|You know you want it. Buy it. Now.|
Now. Add to that Rick Yancey's 12-year-old monstrumologist's assistant, Will Henry. Arcane sciences. Stilted passions. A rising dread, cloying shadows. A khorkhoi. The Victorian sensibility and its delicious, shivery blend of horror. Ohhhh...
In it arises the most gleefully ghoulish depravity. A shambling monster with a lisp. DUDES. IT LISPS. As it tears out your eyes. As its fangs rend the tender flesh of your heart with an exquisite pop. This glorious juxtaposition of the Victorian with the macabre drives, absolutely drives, Rick Yancey's THE CURSE OF THE WENDIGO.
Finished it yesterday. And I put it down with a sigh, mentally licking my fingers as I polished it off. Gorgeous. Universally-themed. With breathtaking writing. A marvelously complicated, aging monstrumologist. "Snap to, Will Henry!" And that achingly lovely, desperately doubting Will Henry himself. If you haven't read the Printz Award-winning THE MONSTRUMOLOGIST, go get it, read it. Now. I'm waiting. Done? Good. Now get THE CURSE OF THE WENDIGO (a finalist for the LA Times Book Prize).

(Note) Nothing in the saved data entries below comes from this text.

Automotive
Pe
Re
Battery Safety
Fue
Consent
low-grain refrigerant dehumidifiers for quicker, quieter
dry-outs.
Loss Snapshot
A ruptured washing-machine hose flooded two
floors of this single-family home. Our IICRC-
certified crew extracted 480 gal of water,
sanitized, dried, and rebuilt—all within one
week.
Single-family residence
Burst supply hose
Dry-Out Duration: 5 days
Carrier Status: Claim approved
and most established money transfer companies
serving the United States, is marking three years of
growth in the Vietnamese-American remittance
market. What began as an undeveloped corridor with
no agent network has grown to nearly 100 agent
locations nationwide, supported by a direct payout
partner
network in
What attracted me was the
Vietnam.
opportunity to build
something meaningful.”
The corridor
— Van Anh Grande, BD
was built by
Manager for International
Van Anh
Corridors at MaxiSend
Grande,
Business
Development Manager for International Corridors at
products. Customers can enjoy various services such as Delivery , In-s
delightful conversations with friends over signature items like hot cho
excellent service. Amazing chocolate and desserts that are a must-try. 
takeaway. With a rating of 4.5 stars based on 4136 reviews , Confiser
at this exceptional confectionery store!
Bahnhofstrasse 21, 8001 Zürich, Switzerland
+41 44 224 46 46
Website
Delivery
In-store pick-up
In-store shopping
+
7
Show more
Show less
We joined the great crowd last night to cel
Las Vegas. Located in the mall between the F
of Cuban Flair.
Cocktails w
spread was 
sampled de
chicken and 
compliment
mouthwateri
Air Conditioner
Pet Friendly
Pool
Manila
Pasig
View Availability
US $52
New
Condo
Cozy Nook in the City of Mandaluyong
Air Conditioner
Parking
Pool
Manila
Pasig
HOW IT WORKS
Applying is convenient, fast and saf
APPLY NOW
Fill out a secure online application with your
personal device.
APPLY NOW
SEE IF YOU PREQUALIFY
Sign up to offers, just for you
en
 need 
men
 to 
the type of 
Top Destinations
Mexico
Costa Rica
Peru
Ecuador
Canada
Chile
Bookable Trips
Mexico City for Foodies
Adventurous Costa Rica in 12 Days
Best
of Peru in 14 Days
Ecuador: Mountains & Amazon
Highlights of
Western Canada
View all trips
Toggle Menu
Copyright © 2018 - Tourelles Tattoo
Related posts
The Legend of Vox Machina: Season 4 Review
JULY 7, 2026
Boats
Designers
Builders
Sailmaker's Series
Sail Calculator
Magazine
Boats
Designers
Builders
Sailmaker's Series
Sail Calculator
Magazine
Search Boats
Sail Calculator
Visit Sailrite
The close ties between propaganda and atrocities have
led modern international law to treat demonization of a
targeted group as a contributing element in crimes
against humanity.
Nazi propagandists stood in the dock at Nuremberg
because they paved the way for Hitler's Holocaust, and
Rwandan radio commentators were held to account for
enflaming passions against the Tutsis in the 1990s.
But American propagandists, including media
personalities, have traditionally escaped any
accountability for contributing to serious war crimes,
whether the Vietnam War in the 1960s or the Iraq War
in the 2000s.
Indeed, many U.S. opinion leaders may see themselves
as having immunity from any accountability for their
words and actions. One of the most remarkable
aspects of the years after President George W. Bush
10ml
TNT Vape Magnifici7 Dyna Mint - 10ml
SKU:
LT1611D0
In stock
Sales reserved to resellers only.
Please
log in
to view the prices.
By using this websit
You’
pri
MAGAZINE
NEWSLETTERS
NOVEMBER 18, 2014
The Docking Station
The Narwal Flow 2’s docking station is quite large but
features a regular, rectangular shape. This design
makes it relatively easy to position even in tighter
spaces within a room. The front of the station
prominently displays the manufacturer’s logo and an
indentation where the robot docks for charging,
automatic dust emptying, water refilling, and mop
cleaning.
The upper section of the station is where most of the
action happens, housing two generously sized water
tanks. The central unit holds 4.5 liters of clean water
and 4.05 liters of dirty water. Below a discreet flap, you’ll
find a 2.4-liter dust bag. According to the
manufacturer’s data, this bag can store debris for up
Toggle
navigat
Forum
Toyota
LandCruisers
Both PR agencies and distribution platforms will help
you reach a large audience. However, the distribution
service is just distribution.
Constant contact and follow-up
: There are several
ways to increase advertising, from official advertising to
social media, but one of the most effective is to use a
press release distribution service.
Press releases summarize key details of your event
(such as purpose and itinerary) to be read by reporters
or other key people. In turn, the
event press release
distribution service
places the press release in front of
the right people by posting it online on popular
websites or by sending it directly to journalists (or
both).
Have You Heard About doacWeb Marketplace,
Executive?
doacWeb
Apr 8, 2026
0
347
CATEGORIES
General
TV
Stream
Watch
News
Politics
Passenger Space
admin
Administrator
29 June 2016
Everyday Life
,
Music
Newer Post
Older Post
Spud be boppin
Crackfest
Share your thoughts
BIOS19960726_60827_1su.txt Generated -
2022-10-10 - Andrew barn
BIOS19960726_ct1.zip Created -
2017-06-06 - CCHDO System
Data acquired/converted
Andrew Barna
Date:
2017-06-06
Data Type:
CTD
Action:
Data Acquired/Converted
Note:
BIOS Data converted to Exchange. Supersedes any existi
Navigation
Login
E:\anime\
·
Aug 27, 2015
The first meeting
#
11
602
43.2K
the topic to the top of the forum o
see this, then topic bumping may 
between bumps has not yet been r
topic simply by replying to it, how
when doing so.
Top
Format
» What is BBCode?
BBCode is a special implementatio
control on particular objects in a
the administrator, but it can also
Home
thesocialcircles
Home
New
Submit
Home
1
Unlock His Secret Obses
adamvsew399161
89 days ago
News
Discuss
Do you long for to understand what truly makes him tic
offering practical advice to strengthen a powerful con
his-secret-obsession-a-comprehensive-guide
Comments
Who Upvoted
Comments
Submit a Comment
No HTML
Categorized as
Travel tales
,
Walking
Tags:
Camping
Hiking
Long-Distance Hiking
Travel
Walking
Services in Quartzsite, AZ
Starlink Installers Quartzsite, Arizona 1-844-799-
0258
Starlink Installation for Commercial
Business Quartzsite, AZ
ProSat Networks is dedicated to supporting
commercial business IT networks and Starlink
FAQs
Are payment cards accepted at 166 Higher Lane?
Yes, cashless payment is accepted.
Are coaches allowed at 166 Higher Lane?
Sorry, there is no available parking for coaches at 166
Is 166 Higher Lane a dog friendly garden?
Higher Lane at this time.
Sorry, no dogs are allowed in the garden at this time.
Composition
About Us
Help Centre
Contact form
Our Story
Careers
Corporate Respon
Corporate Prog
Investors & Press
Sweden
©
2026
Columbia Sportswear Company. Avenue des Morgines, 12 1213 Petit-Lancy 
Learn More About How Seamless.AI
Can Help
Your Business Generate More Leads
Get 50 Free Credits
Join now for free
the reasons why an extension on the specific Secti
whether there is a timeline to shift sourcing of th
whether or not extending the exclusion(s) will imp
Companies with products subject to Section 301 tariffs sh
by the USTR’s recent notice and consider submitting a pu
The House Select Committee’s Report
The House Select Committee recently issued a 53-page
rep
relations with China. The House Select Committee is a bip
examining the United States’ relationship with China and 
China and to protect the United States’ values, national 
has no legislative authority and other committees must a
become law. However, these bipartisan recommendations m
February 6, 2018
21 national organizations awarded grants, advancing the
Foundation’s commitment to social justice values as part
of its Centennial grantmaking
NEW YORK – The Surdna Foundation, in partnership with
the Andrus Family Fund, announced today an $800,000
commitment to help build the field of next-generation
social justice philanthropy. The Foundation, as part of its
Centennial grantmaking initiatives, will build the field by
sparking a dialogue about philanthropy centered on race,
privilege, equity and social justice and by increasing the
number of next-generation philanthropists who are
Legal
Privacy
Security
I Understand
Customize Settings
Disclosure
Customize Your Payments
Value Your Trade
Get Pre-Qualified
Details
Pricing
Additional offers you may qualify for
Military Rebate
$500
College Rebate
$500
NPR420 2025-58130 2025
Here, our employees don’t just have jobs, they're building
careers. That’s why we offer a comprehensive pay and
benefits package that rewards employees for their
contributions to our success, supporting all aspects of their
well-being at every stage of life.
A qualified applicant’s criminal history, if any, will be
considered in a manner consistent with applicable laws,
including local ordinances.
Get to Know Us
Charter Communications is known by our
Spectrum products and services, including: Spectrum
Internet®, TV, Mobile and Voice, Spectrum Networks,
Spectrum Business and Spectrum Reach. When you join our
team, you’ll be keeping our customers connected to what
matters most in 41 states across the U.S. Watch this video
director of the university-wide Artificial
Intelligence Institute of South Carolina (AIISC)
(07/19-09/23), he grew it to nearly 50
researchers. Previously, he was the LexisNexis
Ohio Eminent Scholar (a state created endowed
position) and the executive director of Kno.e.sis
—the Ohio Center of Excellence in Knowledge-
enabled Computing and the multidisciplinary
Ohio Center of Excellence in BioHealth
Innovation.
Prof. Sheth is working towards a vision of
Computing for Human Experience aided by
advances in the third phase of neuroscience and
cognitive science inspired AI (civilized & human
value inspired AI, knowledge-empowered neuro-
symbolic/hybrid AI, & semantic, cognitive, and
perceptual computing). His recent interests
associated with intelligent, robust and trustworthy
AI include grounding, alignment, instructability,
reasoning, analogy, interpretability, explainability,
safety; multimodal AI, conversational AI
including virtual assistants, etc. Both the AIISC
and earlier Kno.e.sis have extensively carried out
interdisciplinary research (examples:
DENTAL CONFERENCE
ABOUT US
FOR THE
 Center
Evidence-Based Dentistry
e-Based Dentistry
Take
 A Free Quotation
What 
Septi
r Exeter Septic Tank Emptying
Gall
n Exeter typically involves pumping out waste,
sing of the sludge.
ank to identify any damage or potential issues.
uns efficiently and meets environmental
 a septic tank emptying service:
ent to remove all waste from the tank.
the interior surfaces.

Me? I'm anxiously awaiting Yancey's upcoming THE ISLE OF BLOOD, the next in the series. Awaiting it like a valet awaits your dripping gloves as you peel them off, stamping the dirty snow from your boots. Awaiting it like the butler waits for you to accept a freshly-ironed newspaper and repair to the drawing room. Awaiting it like you wait, frozen in place, head cocked, for that strange sound from the hall to identify itself.
"Jennings?" you murmur, but the butler has disappeared. Your valet has already removed your valise and has vanished up the servant's stair. Behind you, the tufted shadows distort the narrow hall and the house rears up, long and black, around you.
There it is again. That sound. A scratching? No--what is that damnable noise? And where has everyone gone? Taking up the lamp, you peer into the clouded gloom of the stairwell. You square your shoulders, try to ignore the palsied dancing of your nerves, and descend, step by groaning step, into the blackness. "Jennings?" you call again. This time, something answers. With befouled breath, reeking of the grave, into the coarse whiskers of your mutton chops. There is something on the stair. Behind you.
Ahhhhhh.....oh my god. 19th-century horror. YA. With a twist. I love you, Rick Yancey.